3 Replies Latest reply on Apr 28, 2016 1:34 PM by Intel Corporation

    AVX Base vs. AVX Turbo


      The documunt here (http://www.intel.com/content/dam/www/public/us/en/documents/specification-updates/xeon-e5-v3-spec-update.pdf) states that a Xeon E5-2699 v3 Haswell-EP chip has an AVX Base Frequency of 1.9 GHz and an "AVX Turbo Boost Technology Maximum Core Frequency" (called AVX Turbo in the remainder of my post) of 2.6 GHz when using all 18 cores.

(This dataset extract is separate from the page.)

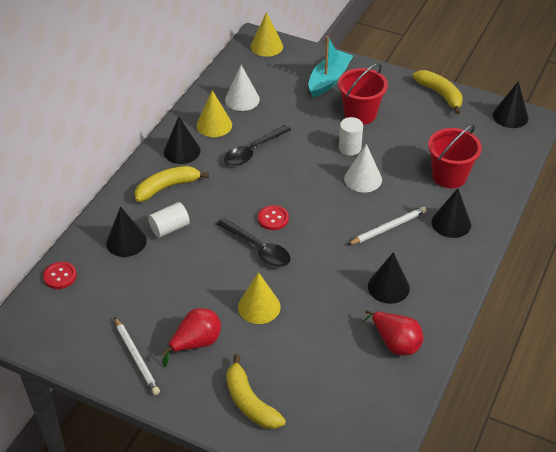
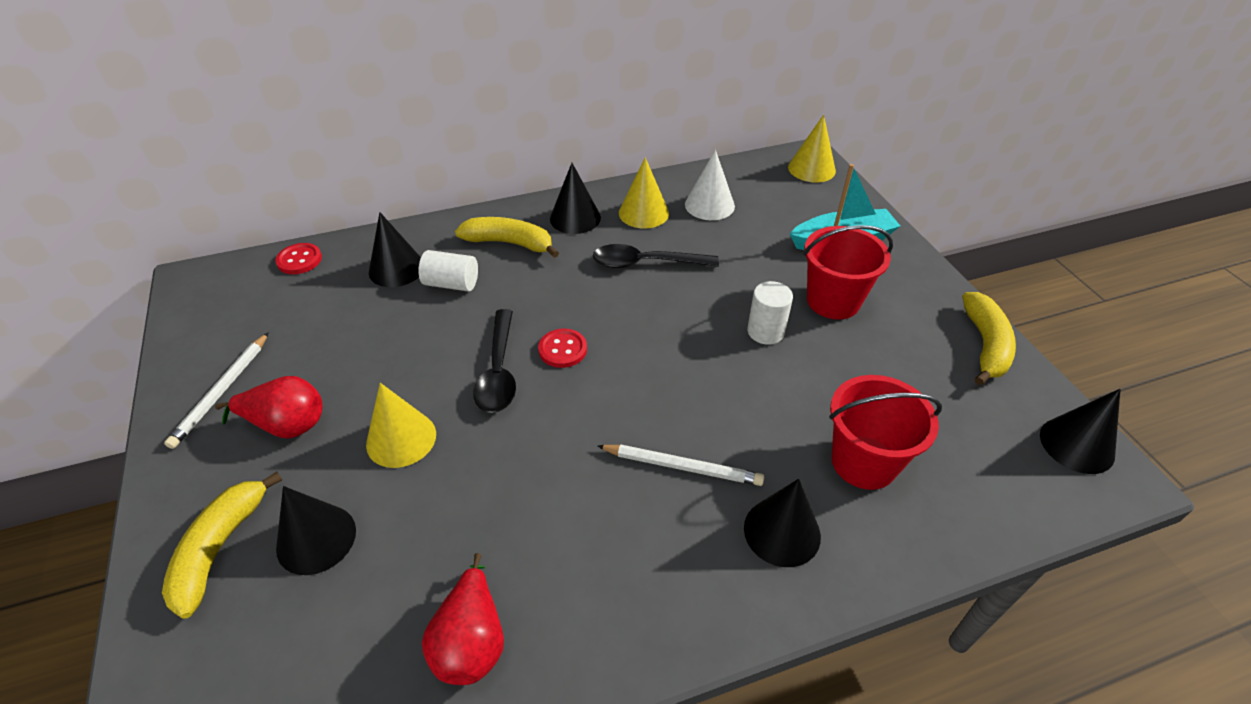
camera: 45 degrees right, 0 degrees up
(363, 179) = (733, 379): white cone -> none
(388, 287) = (574, 549): black cone -> black cone (316, 539)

      How do I compute the peak DP GFlop/s for this chip? Assuming 1.9 GHz I arrive at 1.9 [GHz] * 18 [cores] * 2 [two FMA units] * 4 [AVX] * 2 [FMA] = 547.2 GFlop/s. Assuming 2.6 GHz I get 748.8. In some documents it says the Turbo can only be achieved for "most AVX" workloads (whatever that is). What factors impact whether my code qualifies to be included in "most AVX" workloads?


      I tested a chip using a dot product benchmark which issues two AVX loads and two AVX FMAs per cycle with a dataset in the L3 cache running on all cores which, according to RAPL counters, went over the TDP. However, the measured frequency was still 2.6 GHz. IMO a workload can't get much worse than that for the chip. Is it perhaps dependent on the quality of the chip whether my code will run at something below 2.6 GHz? In that case, depending on the chip quality, some people would get a chip that offers 30% more performance vs the one that can only do AVX base. That doesn't sound right. Can someone please clarify?